お久しぶりです。又コメントがヒートアップされていたようなので眺めておりました。

さて…
>atomic構文は、単一の単純なプログラムのみ適用できます
いいえ。
「単一の単純なプログラム」ではなく「後続の複合代入文を不可分的に実行」します。

>不可分とは、複数のスレッドが、共有するリソースを同時に操作しない事
いいえ。
不可分とはdo or not doです。
complete or nothingでも可でしょうか。
「共有するリソースを同時に操作しない事」は排他です。

>クリティカルセクションを実現したい場合
クリティカルセクションは排他が必要なエリアを指します。
排他制御を実現したい場合、が正しいでしょう。
クリティカルセクションとクリティカルリージョンを誤認されていませんか?

お一人で開発を長くされていると、
どうしても言葉の解釈や表現が独自ルールになってしまいますね。

インドリさんを指摘する方はどうも、
論拠を示さず楽しんで指摘する方が多いように見えましたので、
修正例もあわせ、コメントさせていただきました。

暑い日が続きますが、お体等壊されませんよう。

Re: お久しぶりです

> お久しぶりです。又コメントがヒートアップされていたようなので眺めておりました。
>
お久しぶりです。

> さて…
> >atomic構文は、単一の単純なプログラムのみ適用できます
> いいえ。
> 「単一の単純なプログラム」ではなく「後続の複合代入文を不可分的に実行」します。
>
正確さに拘るのであれば、残念ながらその表現も不正確です。
あくまでも正確さに拘るのであれば、OpenMPの仕様書を読むべきだと私は考えております。
また、深く追求するときりがありませんので、簡単な表現にとどめている次第です。
余りにも正確さに拘ると、仕様書と同じように読みにくくなりますし、前後の文章で「一見単純に見える命令文」と書いているのでこう表現しております。

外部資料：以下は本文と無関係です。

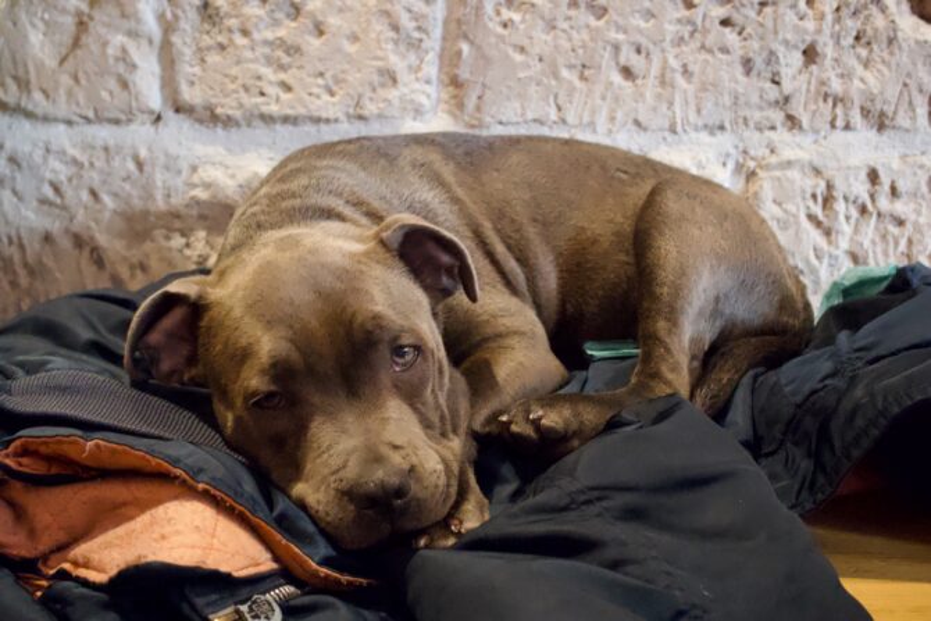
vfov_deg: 37.9
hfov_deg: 54.4
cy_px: 310
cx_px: 466
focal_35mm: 35
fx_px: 905
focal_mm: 23
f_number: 4.5
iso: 8000
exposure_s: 1/60
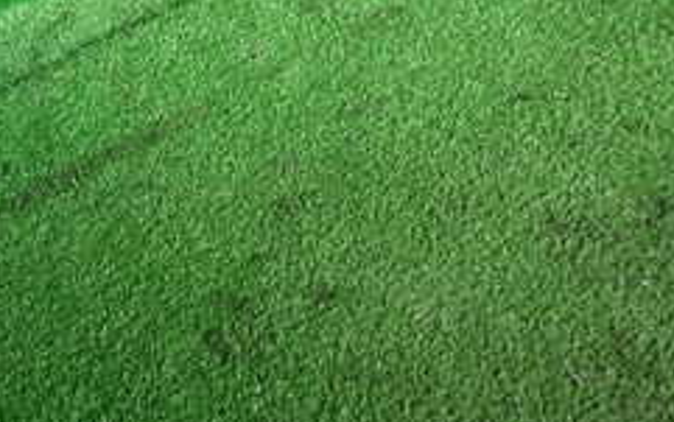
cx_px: 109
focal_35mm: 66
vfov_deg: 18.5
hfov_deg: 30.1
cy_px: -115
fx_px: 1213
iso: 100
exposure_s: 1/80
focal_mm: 4.5
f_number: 2
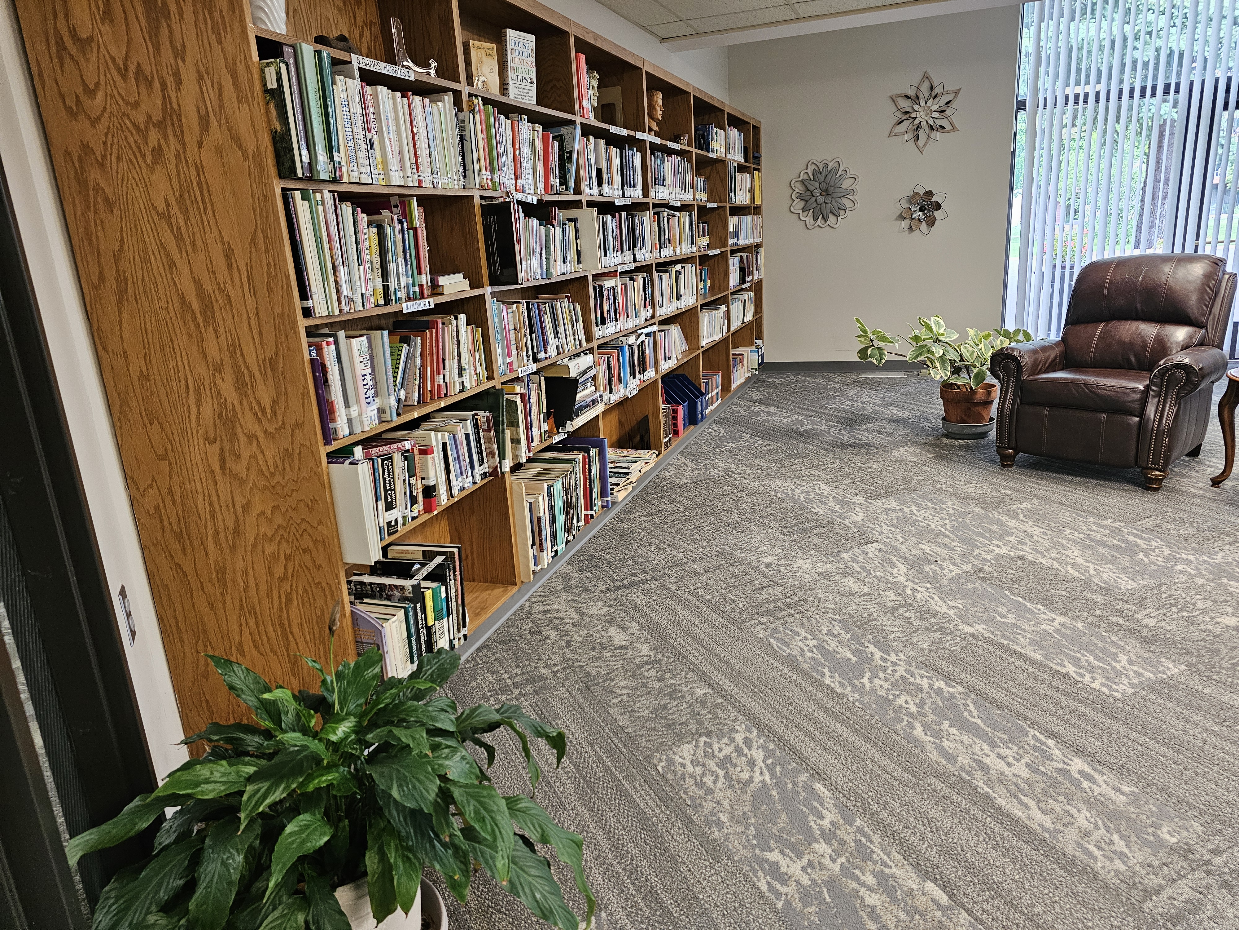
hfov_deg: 73.9
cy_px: 465
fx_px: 823
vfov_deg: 58.9
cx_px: 620
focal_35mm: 23
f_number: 1.7
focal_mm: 6.3
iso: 640
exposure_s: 1/120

> >不可分とは、複数のスレッドが、共有するリソースを同時に操作しない事
> いいえ。
> 不可分とはdo or not doです。
> complete or nothingでも可でしょうか。
> 「共有するリソースを同時に操作しない事」は排他です。
>
そうです排他制御の事を言っております。
この場面で排他制御というと、「同期処理とどう違うのか?」などと言った疑問がわくと思いましたので、敢えて排他制御とは言いませんでした。
また、排他制御を記述すると、OS理論も絡み非常に話しが長くなりますので、それを避ける意味合いもあります。
不可分の部分ですが、前の文を受けて、「どのような事をしたいのか」を表現しております。


> >クリティカルセクションを実現したい場合
> クリティカルセクションは排他が必要なエリアを指します。
> 排他制御を実現したい場合、が正しいでしょう。
> クリティカルセクションとクリティカルリージョンを誤認されていませんか?
残念ながらそれは不正確な表現です。
共有変数を参照/更新するソースコード部分をクリティカルセクションと呼びます。
また、その範囲を排他制御する仕組みもクリティカルセクションと呼ばれております。
クリティカルリージョンも同じ意味合いで使用され、著者が好みで選んでいるのが現状です。
この記事の場合、クリティカルリージョンの方を使用すると、読者が混乱する恐れがあります。
「何故、クリティカルセクション構文でクリティカルリージョンを扱うんだ?」

> お一人で開発を長くされていると、
> どうしても言葉の解釈や表現が独自ルールになってしまいますね。
>
いいえ。独りでシステムを構築できるだけであって、当然チーム開発も請け負っています。
独りでシステムを構築できるのですから、どの作業工程でも請け負っています。
独りで出来るからと言って、仕事の窓口を自分で狭める意味はありません。
それに、当然複数の専門書を参考にしております。
こういった記事は、正確に書くときりがない上に、相手に伝えるという目的が達成できませんので、情報量をコントロールしております。
エンドユーザーや、管理職の方を話しをする時、正確さに拘ると趣旨が伝わりません。
また、誰かに教える時も同様で、情報量をコントロールしないと、「基礎を教える」という目的を達成できません。
これは、コンサルティング業務や、集団開発で身に付いたテクニックの一種です。
どうやら、貴方様は何らかの先入観を持っておられるようなので言っておきます。
誹謗中傷集団は、知識と語彙が少なく、理解できない専門用語を全て「インドリ独自の言葉」と吹聴しているだけです。
彼らは理解できない事や、違う意見を言う人全てをインドリと呼ぶ、一種の病気に罹っています。

> インドリさんを指摘する方はどうも、
> 論拠を示さず楽しんで指摘する方が多いように見えましたので、
> 修正例もあわせ、コメントさせていただきました。
>
> 暑い日が続きますが、お体等壊されませんよう。
記事の目的とは違っているだけであって、貴方の言う事は特に間違っていないので、気にしないでください。
ごきげんよう。

かの宗教組織には困ったものだ

誹謗中傷集団が妄想を吹聴し、他者に先入観を埋め込んでいるので困っております。
誹謗中傷集団は、自分たちと違う意見を言う人は「インドリ」、分からない専門用語は全て「インドリが言っている」との妄想に取りつかれております。
その妄想を世間に広めるものですから、非常にたちが悪い。
これは明らかに名誉棄損です。
犯罪を行う事を目的とするあの教団には困ったものです。
賢明なる皆様は、妄想で動いている教団の言う事は真に受けないでください。